Ce beau livre, historique, intelligent et inspirant est paru il y a quelques semaines. Parce que je reviens d’Afrique du Sud, où partout la présence du géant Mandela est palpable, je choisi ce portrait autorisé comme le beau livre pour tous à offrir
C’est 400 pages de documents historiques, de photos magnifiques, mais surtout de témoignages uniques de ceux qui, de près ou de loin, ont croisé Mandela, des premiers combats aux années de prisons, de la liberté à la présidence. Un avant-propos de Kofi Annan, une introduction de Demond Tutu, des témoignages de Tony Blair, Bill Clinton, Bono… La présence des camarades de combat de Mandela nous assure du sérieux de cet ouvrage. Ahmed Kathrada, que j’ai eu la chance de rencontrer lors d’une visite de la tristement célèbre prison de sécurité maximale de Robben Island, y a passé 25 ans avec Nelson Mandela et a assuré la co-direction éditoriale de cet ouvrage.

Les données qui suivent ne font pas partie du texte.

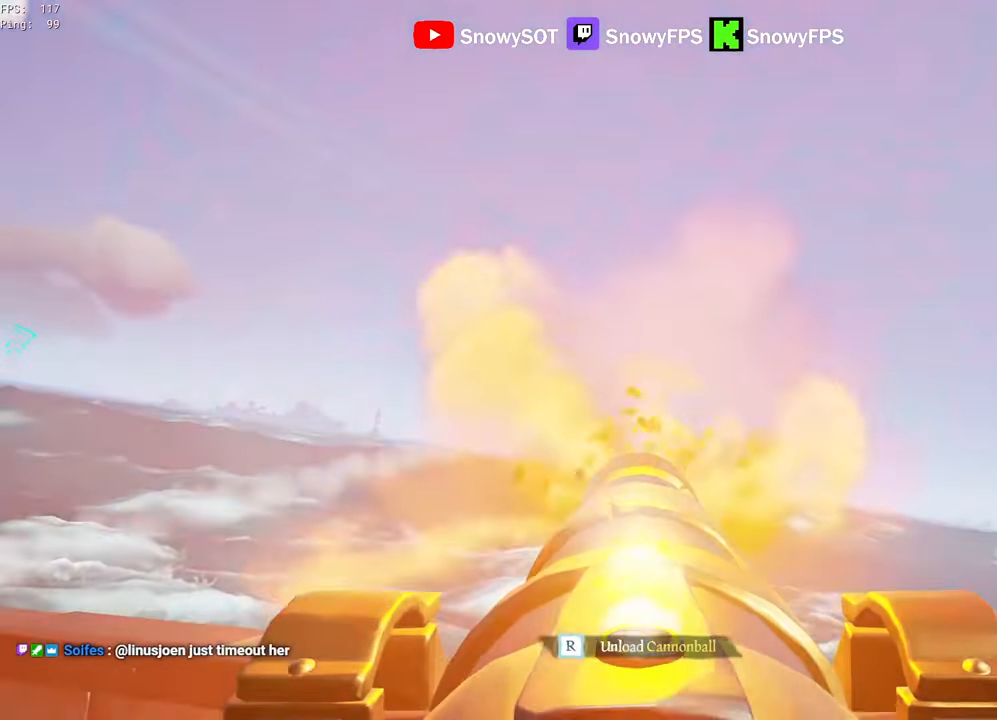
{"keys": [], "mouse": ["left"], "mouse_move": "still", "events": [[84, "mouse_left", "up"], [134, "r", "down"], [184, "r", "up"], [234, "a", "down"], [284, "s", "down"], [367, "a", "up"], [367, "s", "up"], [417, "mouse_left", "down"]]}
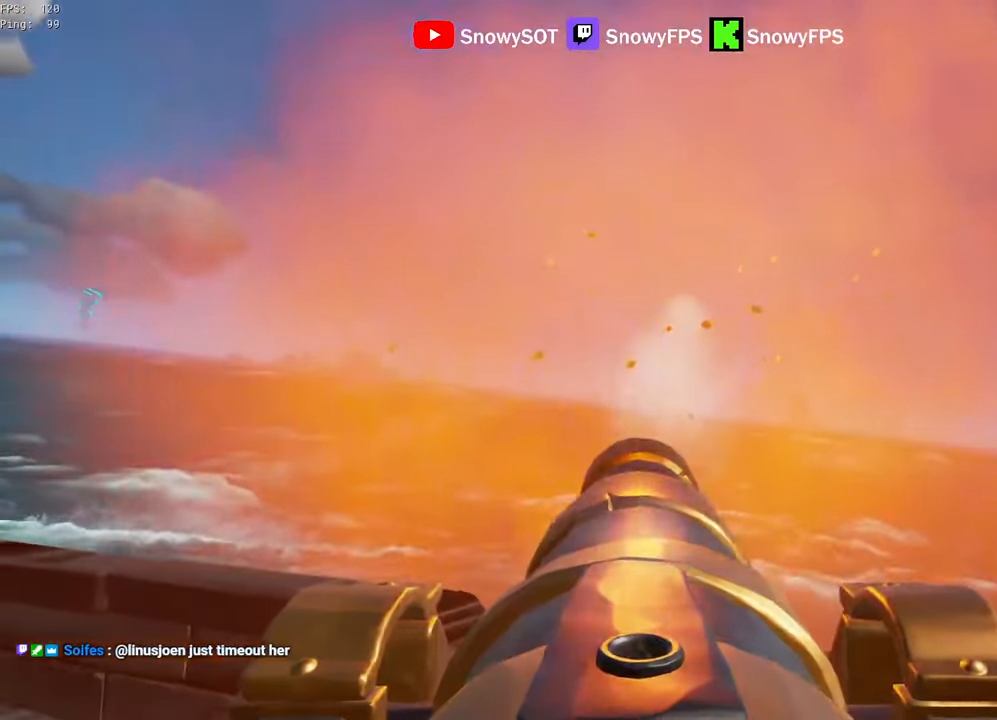
{"keys": ["r"], "mouse": [], "mouse_move": "up", "events": [[17, "mouse_left", "up"], [150, "f", "down"], [200, "f", "up"], [434, "r", "down"]]}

Nelson Mandela est certainement l’homme politique le plus aimé au monde. Peut-être parce qu’il est au-delà de la figure de l’homme politique. Certains diront qu’il est une légende. Oui, mais il est une immense source d’inspiration pour tous, un modèle de grandeur. Mandela est plus grand que la haine de ses bourreaux, plus grand que le racisme, plus grand que l’humiliation. Il a pardonné et a reconstruit le pays. Sans cette sagesse, l’Afrique du Sud aurait certainement plongé dans une forme de guerre civile. Il a conjuré les siens de ne pas détruire ce que les blancs avaient construit avec la sueur et le sang des noirs traités comme des bêtes. Quand ses camarades de lutte et d’emprisonnement, Ahmed Kathrada ou Albie Sachs vous parlent de ces années sombres et vous font visiter la prison du Fort ou Robben Island, vous vous sentez d’abord minuscule face à ces livres d’histoire humains, puis la colère face à ce racisme ignoble vous gagne, et finalement vous restez grandi, inspiré par tant de sagesse. Les mêmes sentiments vous gagnent quand vous lirez ce portrait de Nelson Mandela.